If a line in the entries below contains "from", copy it.
───── Task inputs ─────
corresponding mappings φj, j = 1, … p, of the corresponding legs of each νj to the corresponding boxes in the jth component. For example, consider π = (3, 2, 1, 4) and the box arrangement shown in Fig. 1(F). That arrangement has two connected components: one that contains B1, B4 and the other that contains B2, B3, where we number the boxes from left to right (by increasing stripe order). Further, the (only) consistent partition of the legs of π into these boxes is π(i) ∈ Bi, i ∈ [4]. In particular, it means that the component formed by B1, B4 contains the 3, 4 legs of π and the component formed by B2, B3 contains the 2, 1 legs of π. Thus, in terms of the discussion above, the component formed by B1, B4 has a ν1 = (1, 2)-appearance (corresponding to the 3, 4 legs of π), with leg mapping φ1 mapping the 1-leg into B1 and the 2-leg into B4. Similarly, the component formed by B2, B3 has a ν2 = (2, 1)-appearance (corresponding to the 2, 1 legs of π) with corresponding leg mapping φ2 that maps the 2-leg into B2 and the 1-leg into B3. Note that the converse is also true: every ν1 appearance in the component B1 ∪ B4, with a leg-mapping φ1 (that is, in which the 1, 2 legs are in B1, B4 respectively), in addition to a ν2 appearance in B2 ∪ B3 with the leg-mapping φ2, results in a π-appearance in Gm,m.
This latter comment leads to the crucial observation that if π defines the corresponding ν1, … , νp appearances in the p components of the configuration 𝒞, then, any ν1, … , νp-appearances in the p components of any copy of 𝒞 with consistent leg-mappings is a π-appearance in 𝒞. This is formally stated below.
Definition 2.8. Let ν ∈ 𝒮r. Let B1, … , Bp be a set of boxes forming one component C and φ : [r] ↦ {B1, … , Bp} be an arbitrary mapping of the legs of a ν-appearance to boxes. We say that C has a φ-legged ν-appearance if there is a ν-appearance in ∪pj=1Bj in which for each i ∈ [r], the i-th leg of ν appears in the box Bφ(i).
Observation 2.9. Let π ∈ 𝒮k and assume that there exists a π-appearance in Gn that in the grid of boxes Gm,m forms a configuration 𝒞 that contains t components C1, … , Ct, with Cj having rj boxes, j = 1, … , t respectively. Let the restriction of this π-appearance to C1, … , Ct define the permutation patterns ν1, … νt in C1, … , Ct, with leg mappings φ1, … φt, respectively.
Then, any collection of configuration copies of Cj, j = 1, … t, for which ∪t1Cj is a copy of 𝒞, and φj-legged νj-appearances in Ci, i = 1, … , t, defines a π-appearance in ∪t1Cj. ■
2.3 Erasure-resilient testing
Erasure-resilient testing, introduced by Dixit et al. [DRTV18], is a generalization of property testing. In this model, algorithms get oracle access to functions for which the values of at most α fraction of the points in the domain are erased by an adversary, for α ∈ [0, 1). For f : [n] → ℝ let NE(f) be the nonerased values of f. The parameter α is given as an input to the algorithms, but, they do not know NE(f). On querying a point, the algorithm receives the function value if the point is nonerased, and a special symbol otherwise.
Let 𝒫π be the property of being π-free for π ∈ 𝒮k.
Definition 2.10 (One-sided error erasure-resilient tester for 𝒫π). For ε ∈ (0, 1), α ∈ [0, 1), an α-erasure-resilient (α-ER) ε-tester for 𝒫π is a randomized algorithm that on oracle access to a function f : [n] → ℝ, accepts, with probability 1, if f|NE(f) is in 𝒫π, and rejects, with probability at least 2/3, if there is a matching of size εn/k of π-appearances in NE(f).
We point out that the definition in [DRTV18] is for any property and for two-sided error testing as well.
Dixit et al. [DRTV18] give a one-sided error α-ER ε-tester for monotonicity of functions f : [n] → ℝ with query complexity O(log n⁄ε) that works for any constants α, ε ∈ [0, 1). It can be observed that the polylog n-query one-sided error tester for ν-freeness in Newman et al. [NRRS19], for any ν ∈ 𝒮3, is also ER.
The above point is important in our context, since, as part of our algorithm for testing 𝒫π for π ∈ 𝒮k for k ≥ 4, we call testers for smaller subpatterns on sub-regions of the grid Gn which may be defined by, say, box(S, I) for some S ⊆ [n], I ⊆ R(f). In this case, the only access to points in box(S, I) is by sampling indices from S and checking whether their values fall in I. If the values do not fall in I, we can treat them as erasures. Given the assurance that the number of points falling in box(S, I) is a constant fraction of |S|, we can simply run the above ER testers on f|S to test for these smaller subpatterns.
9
─────
Exercise solution =
corresponding mappings φj, j = 1, … p, of the corresponding legs of each νj to the corresponding boxes in the jth component. For example, consider π = (3, 2, 1, 4) and the box arrangement shown in Fig. 1(F). That arrangement has two connected components: one that contains B1, B4 and the other that contains B2, B3, where we number the boxes from left to right (by increasing stripe order). Further, the (only) consistent partition of the legs of π into these boxes is π(i) ∈ Bi, i ∈ [4]. In particular, it means that the component formed by B1, B4 contains the 3, 4 legs of π and the component formed by B2, B3 contains the 2, 1 legs of π. Thus, in terms of the discussion above, the component formed by B1, B4 has a ν1 = (1, 2)-appearance (corresponding to the 3, 4 legs of π), with leg mapping φ1 mapping the 1-leg into B1 and the 2-leg into B4. Similarly, the component formed by B2, B3 has a ν2 = (2, 1)-appearance (corresponding to the 2, 1 legs of π) with corresponding leg mapping φ2 that maps the 2-leg into B2 and the 1-leg into B3. Note that the converse is also true: every ν1 appearance in the component B1 ∪ B4, with a leg-mapping φ1 (that is, in which the 1, 2 legs are in B1, B4 respectively), in addition to a ν2 appearance in B2 ∪ B3 with the leg-mapping φ2, results in a π-appearance in Gm,m.
The above point is important in our context, since, as part of our algorithm for testing 𝒫π for π ∈ 𝒮k for k ≥ 4, we call testers for smaller subpatterns on sub-regions of the grid Gn which may be defined by, say, box(S, I) for some S ⊆ [n], I ⊆ R(f). In this case, the only access to points in box(S, I) is by sampling indices from S and checking whether their values fall in I. If the values do not fall in I, we can treat them as erasures. Given the assurance that the number of points falling in box(S, I) is a constant fraction of |S|, we can simply run the above ER testers on f|S to test for these smaller subpatterns.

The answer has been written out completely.